Exercise details.
Locate the line bearing "This new logic" in the material below, then reproduce it and each following line up to and including the line bearing "is modified locally".

Records supplied.

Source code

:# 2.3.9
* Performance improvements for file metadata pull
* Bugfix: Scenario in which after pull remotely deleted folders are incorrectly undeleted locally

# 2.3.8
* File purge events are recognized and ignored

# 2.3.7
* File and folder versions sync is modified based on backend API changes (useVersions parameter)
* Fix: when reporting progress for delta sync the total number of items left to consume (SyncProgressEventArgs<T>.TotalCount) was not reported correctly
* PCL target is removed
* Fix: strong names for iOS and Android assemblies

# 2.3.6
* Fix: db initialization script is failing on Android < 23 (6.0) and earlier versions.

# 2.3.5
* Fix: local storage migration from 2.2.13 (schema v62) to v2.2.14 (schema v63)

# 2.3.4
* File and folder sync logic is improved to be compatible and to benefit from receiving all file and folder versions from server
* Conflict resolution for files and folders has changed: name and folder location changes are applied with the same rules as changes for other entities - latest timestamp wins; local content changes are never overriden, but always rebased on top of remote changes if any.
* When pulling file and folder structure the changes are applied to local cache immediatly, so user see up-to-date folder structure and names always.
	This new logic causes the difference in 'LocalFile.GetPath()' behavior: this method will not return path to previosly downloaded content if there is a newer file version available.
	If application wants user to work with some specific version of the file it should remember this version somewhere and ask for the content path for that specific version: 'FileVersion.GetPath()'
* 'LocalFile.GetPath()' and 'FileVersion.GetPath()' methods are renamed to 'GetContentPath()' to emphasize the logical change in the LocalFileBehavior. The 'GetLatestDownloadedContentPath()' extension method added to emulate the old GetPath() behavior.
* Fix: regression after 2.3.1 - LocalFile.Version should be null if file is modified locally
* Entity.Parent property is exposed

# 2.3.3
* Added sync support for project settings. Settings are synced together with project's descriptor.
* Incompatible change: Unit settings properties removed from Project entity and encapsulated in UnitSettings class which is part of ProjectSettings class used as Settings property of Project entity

==

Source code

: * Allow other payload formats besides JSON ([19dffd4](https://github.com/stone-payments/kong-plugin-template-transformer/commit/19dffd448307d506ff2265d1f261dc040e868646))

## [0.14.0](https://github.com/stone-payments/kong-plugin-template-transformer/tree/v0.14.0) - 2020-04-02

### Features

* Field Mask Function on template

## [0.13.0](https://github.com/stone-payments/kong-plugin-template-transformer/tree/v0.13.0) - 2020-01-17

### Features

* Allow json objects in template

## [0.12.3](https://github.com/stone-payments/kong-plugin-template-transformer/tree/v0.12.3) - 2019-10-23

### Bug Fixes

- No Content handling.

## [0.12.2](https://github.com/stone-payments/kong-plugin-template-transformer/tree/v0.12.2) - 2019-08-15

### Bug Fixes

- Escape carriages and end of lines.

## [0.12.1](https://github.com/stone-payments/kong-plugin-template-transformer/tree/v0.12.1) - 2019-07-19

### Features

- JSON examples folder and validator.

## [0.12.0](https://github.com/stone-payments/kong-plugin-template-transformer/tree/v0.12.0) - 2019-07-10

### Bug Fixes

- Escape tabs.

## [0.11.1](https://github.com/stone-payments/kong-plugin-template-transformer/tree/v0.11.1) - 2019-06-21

Answer to this problem.
	This new logic causes the difference in 'LocalFile.GetPath()' behavior: this method will not return path to previosly downloaded content if there is a newer file version available.
	If application wants user to work with some specific version of the file it should remember this version somewhere and ask for the content path for that specific version: 'FileVersion.GetPath()'
* 'LocalFile.GetPath()' and 'FileVersion.GetPath()' methods are renamed to 'GetContentPath()' to emphasize the logical change in the LocalFileBehavior. The 'GetLatestDownloadedContentPath()' extension method added to emulate the old GetPath() behavior.
* Fix: regression after 2.3.1 - LocalFile.Version should be null if file is modified locally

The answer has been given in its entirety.